Probably my fave second half of 2012 record was/is White Lung's "Sorry."



and, of course, the H.


Wednesday, 23 January 2013

Lets say

. . . by the end of january, the retrospective. because so far, 2013 has felt like loose ends of 2012, even more than usual, what with burying Bana and the attendant services, emotions, and deliberate squelchings thereof.
I got up at five a.m. today to see Brielle back off to Chicago and then visited Greg in the hospital, and now am off work and about to meet Aaron to plan Greenwood without Greg. Its all a lot, and I also have lots of personal/financial errands to do, and I am feeling like a rag doll all over.

This too shall pass, I'm all too aware, but the amount of minutes I've had for blogging have often been taken up with staring at walls or fb scrolling just for the sake of it.

Thursday, 10 January 2013

Tuesday, 8 January 2013

January 8th, half finished, in eight lines.

you will live and die in front of a computer, by choice or pay.
time spent summoning the angels will outlast the help they give.

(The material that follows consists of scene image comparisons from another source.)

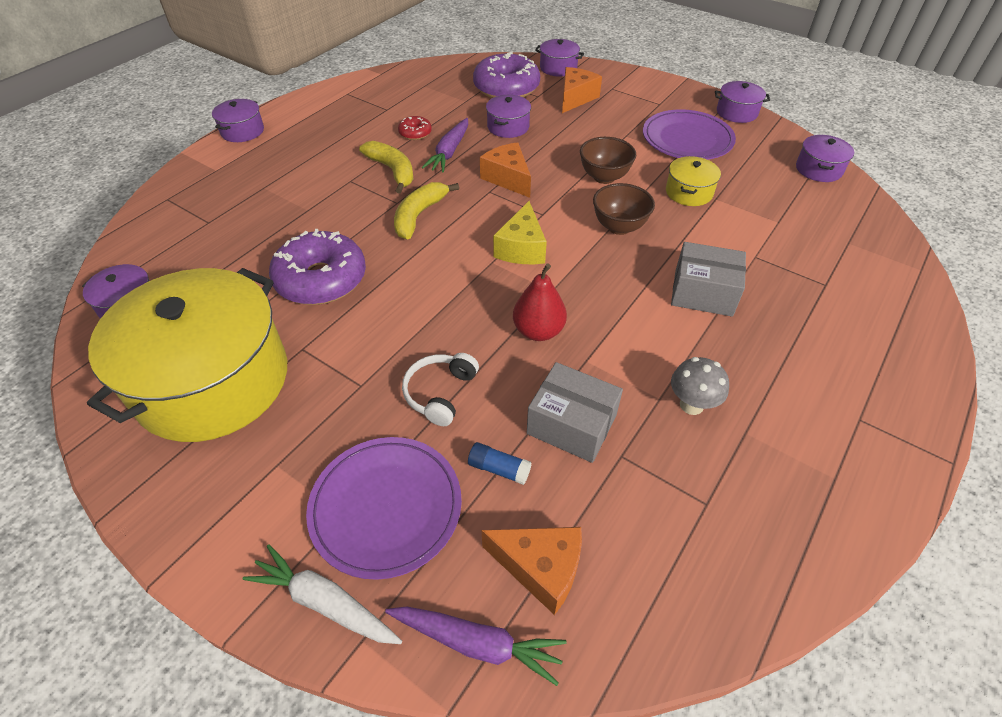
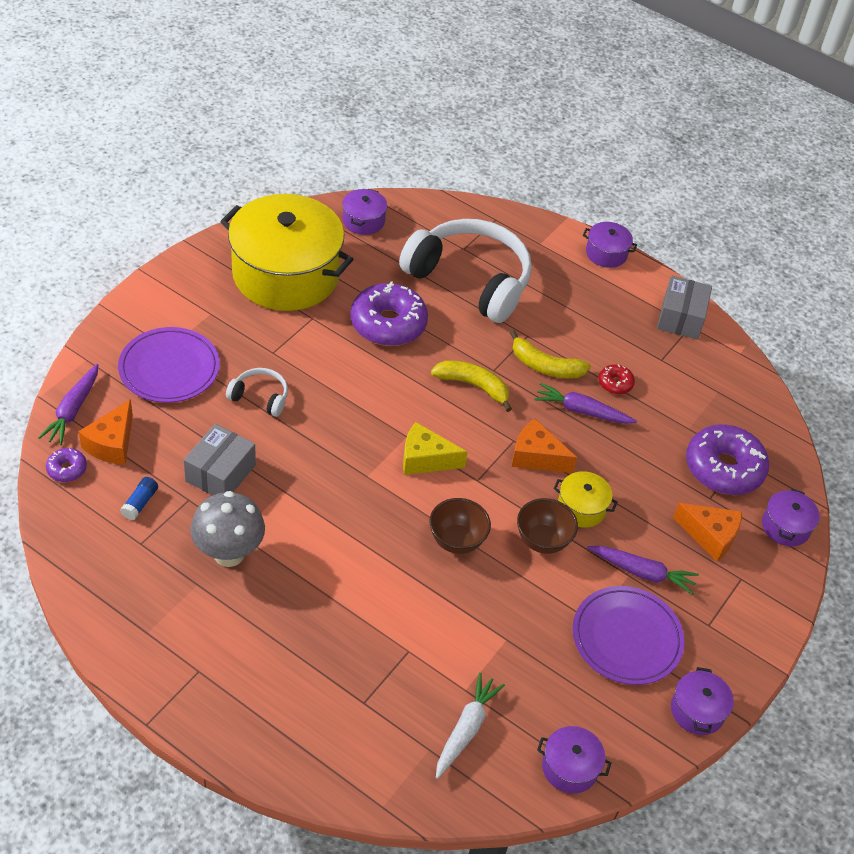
camera: 85 degrees right, 0 degrees up
(261, 217) = (470, 280): none -> white headphones
(325, 602) = (112, 343): white carrot -> white carrot (466, 729)
(392, 171) = (545, 366): yellow banana -> yellow banana turned 60 degrees clockwise
(499, 469) = (189, 427): blue glue stick -> blue glue stick (140, 503)
(508, 127) = (636, 464): purple pot -> none
(508, 178) = (536, 457): orange cheese -> orange cheese turned 120 degrees counterclockwise
(538, 331) = (318, 462): red pear -> none
(600, 630) = (67, 469): none -> purple donut
(621, 129) = (641, 572): none -> purple carrot
(689, 192) = (517, 615): yellow pot -> yellow pot (581, 508)
(691, 405) = (229, 553): grey mushroom -> grey mushroom, size x1.61
(703, 293) = (357, 592): grey box -> grey box (680, 318)

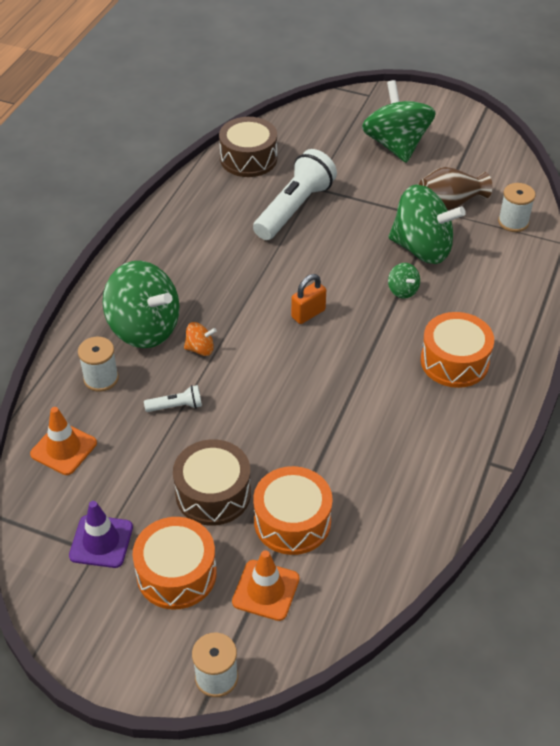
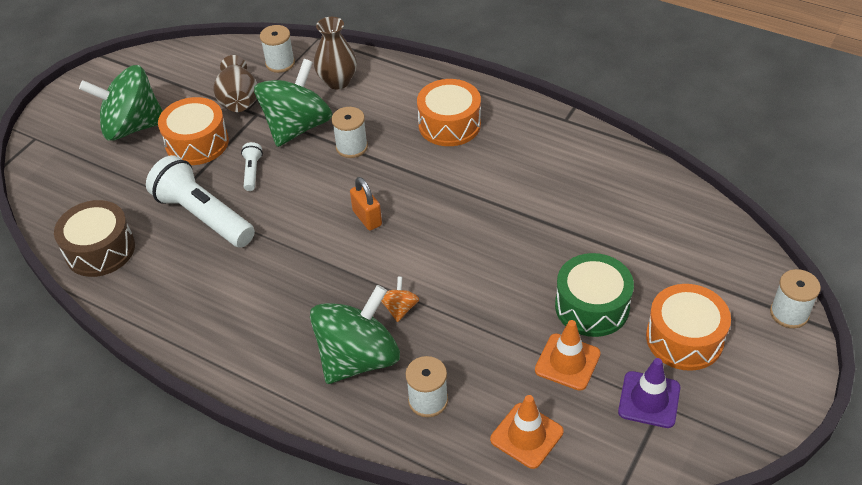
camera: 80 degrees left, 0 degrees up
(176, 406) = (478, 332): white flashlight -> white flashlight (252, 172)
(213, 493) = (592, 306): brown drum -> green drum
(266, 590) = (699, 274): orange traffic cone -> orange traffic cone (567, 362)
(292, 521) = (625, 250): orange drum -> orange drum (197, 143)
(402, 290) = (351, 147): green spinning top -> white spool
(498, 267) = (338, 81): none -> brown vase

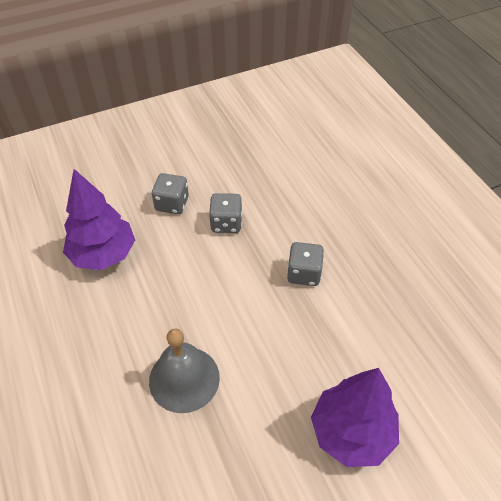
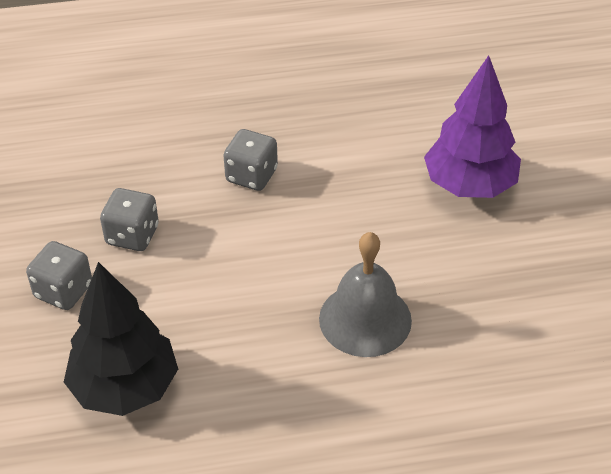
camera: 75 degrees left, 5 degrees down
(103, 254) = (125, 388): purple tree -> black tree

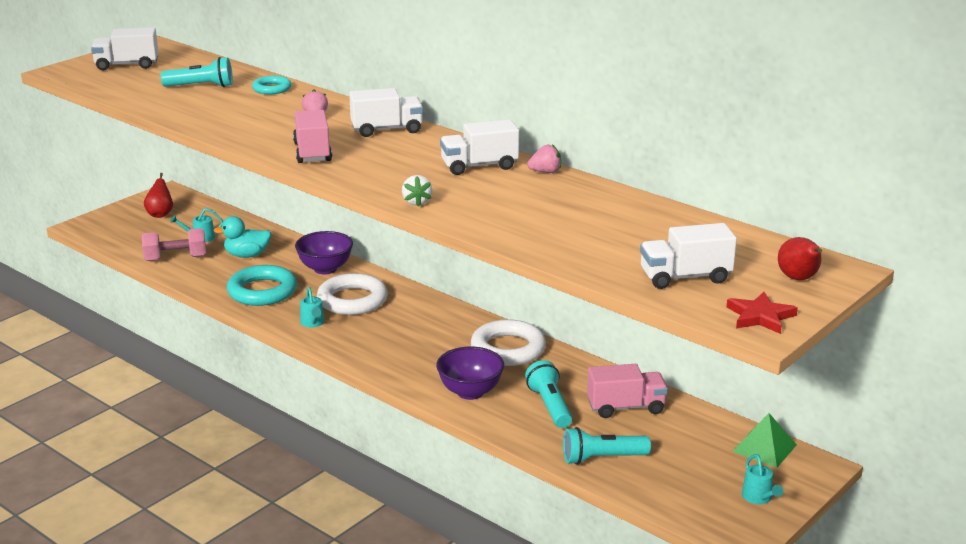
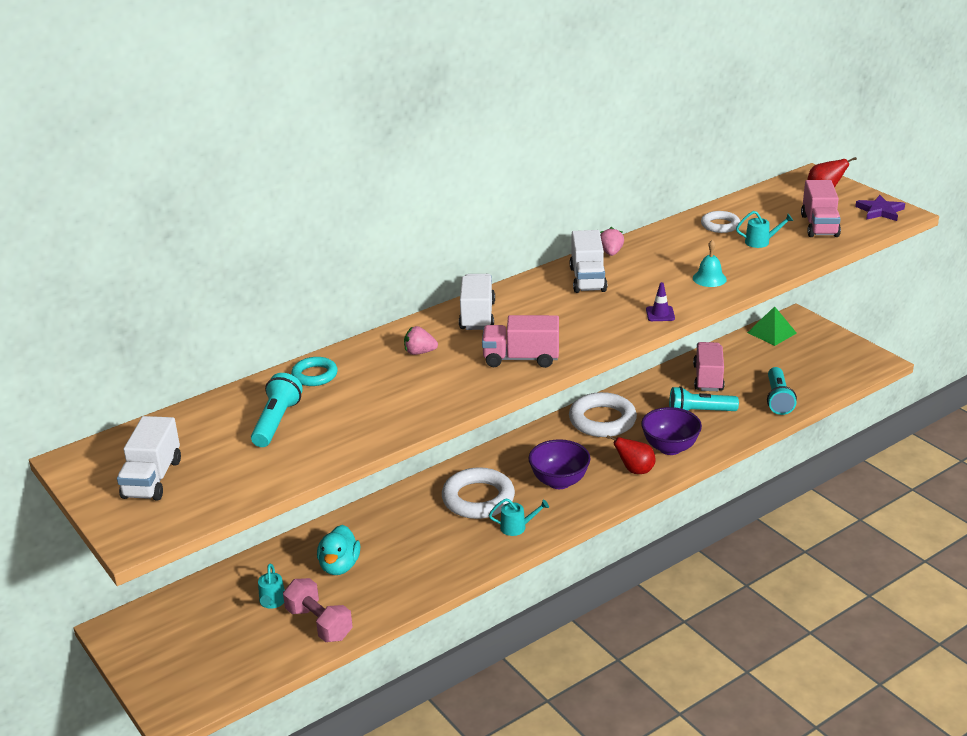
camera: 75 degrees left, 5 degrees up
(160, 214) = (182, 636): red pear -> red pear (635, 470)
(175, 258) = (319, 623): pink dumbbell -> pink dumbbell turned 45 degrees counterclockwise
(262, 291) = (433, 558): turquoise ring -> none
(325, 269) = (400, 511): purple bowl -> purple bowl (559, 481)
(416, 202) = (660, 314): white strawberry -> purple traffic cone
(507, 221) = (709, 278): none -> turquoise bell
(648, 221) = (720, 225): none -> white ring
(685, 277) = (819, 226): white truck -> pink truck
(759, 498) = (832, 346): turquoise watering can -> turquoise watering can (761, 242)
(760, 316) = (880, 211): red star -> purple star

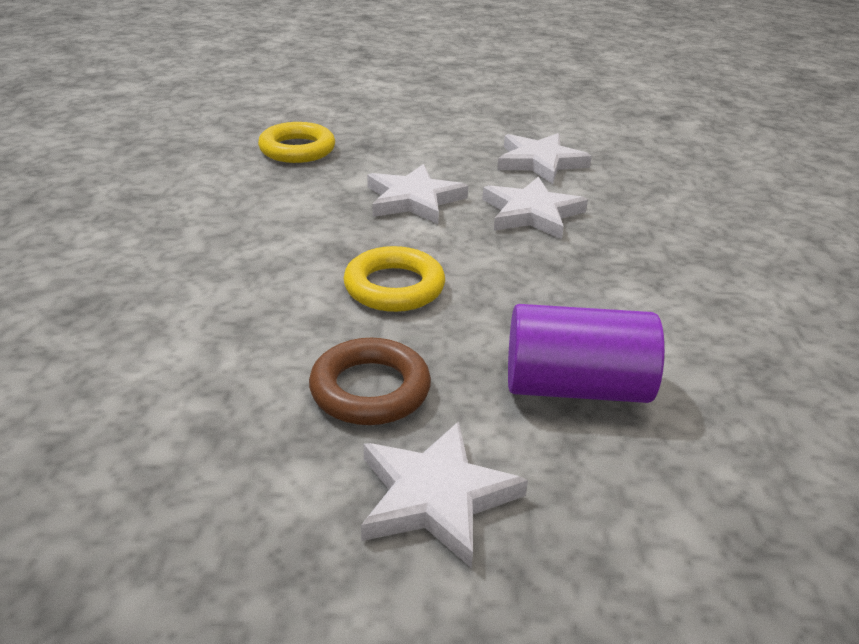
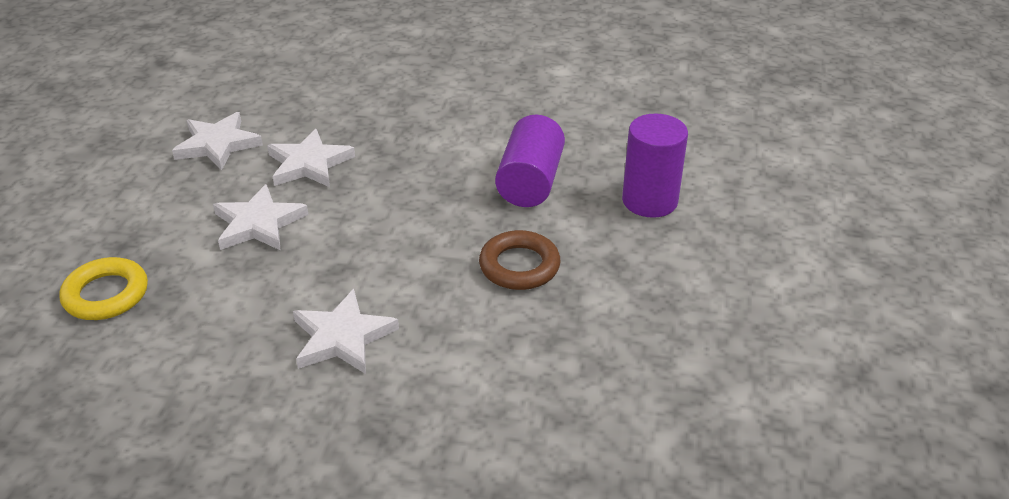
camera: 80 degrees left, 5 degrees up
(394, 287) = (398, 246): yellow ring -> none
(436, 497) = (616, 247): white star -> white star (342, 337)
(586, 543) = (649, 201): none -> purple cylinder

mongolian names are harder than ethiopian, welsh, or chinese.
working girls/smirking churls/lurking hurls.

the habit of putting off hard decisions just long enough for someone else to make them.
have a good time at the funeral; you know what I mean.

you will live and die and this mist will feel the same either way.
you know what I mean. obviously, I'm being dramatic.

Thursday, 3 January 2013

Craft and Inspiration

My fingers are splitting open,
oiled and pasted and drugged
and re-taped, my fingers
are seaming apart, bits of lemon
juice traveling into and under
skin that refuses itself.

At the table I read a new novel,
and think about sex. The novel
is not about sex, but sex, or something,
is inescapable these days with all these
pictures everywhere, all the reminders
everyone having these legs and torsos.

I have had sex everyday this year
but haven't written a thing.*
the walls are huge and blank
except the parts with pastel flowers
and warping and splitting,
like my fingers or the back of my neck
that she massages together every night

when two officers of the law, booted
and uniformed walk in and stroll about
the cafe. another one enters and I read
and read and read and don't look at
them or think about anything except
for craft and professionalism and
inspiration. definitely not about

unraveling, unfunctioning, jittering apart
or the fourth and fifth officers, two female,**
three male, all white except one guy
who looks hispanic, scratching their chins
and making crisp talk with the girl at the
counter whose lip rings avoid suspicion
because she is employed. In this moment

I'm glad to be reading, not writing,
because that is still less suspicious
and my hands are really starting to shake
and the novel is pretty good,
so far.

*not complaining. or bragging. 
**when approached by a female police officer, it is an excellent idea to consistently mention her gender when addressing her directly. If she is at all attractive-- and they often are-- be sure to mention that, too. They love that and will probably let you off with a warning. Also, if you've ever seen a movie with a ladycop, bring that up, possibly ask if she starred in it. There is no way that could go wrong, like joking about the handcuffs.